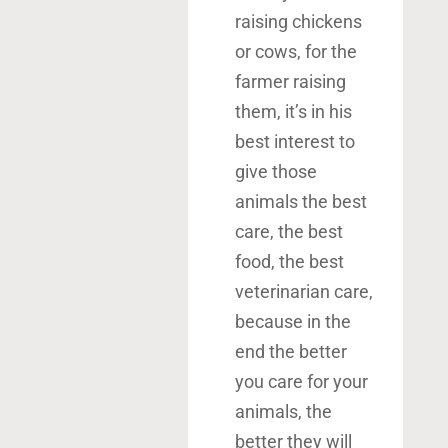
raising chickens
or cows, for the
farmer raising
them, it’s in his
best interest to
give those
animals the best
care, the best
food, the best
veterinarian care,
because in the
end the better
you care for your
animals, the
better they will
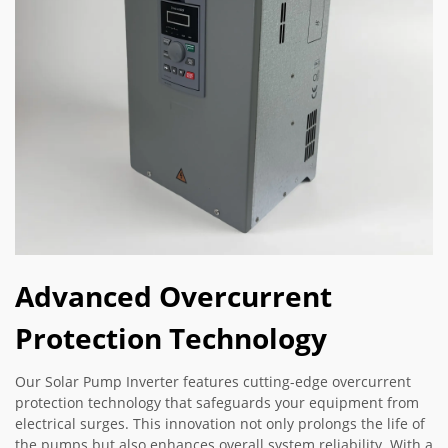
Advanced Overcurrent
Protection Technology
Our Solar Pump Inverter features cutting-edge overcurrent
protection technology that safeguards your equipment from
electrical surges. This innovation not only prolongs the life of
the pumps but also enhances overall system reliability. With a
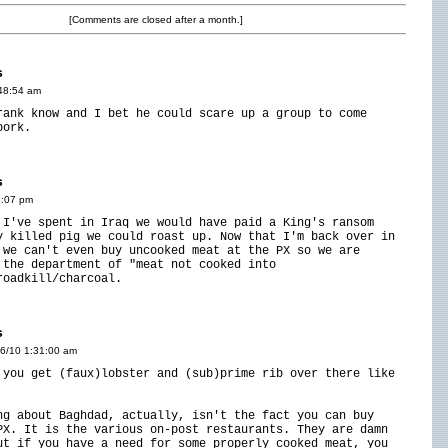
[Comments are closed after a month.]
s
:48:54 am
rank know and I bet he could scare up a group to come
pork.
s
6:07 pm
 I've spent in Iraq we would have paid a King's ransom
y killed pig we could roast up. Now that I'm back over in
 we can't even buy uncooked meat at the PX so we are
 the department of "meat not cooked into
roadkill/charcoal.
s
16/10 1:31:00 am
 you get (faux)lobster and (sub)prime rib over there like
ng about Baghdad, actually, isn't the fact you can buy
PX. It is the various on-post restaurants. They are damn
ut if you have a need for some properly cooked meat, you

* * * *

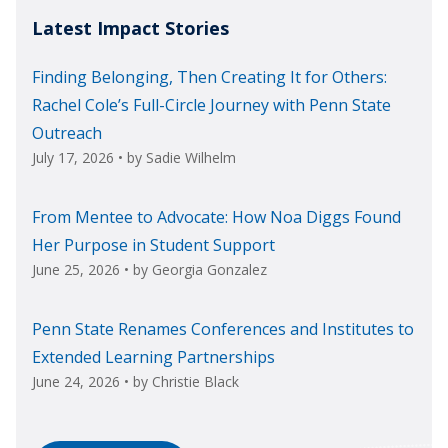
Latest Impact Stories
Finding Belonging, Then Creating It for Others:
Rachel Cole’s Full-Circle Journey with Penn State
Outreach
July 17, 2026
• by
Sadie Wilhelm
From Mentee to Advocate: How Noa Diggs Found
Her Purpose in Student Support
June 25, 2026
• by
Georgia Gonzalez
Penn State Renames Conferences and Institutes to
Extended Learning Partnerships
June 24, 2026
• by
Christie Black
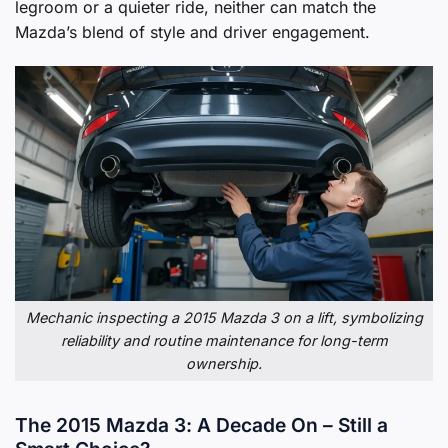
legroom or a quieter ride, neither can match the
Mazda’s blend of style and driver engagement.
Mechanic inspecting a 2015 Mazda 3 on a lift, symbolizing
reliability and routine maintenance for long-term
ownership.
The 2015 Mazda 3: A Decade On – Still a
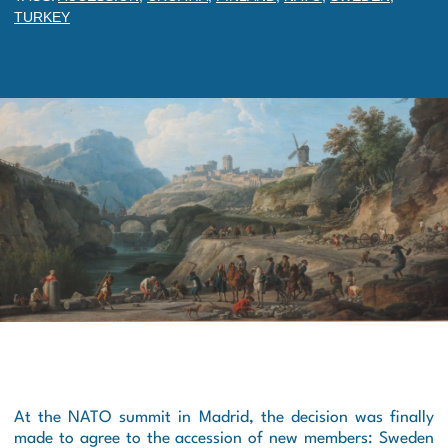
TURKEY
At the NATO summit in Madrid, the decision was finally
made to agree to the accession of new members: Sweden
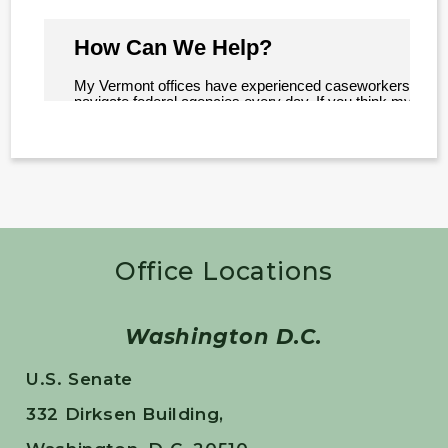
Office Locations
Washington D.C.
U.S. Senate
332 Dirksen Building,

* * * *

§ REQUEST
Print, exactly and with no pictures, the lines of the listing above starting at the one that has "raising chickens" and ending at the one that has "the pumps but", both included.

§ TASK OUTPUT
raising chickens
or cows, for the
farmer raising
them, it’s in his
best interest to
give those
animals the best
care, the best
food, the best
veterinarian care,
because in the
end the better
you care for your
animals, the
better they will
Advanced Overcurrent
Protection Technology
Our Solar Pump Inverter features cutting-edge overcurrent
protection technology that safeguards your equipment from
electrical surges. This innovation not only prolongs the life of
the pumps but also enhances overall system reliability. With a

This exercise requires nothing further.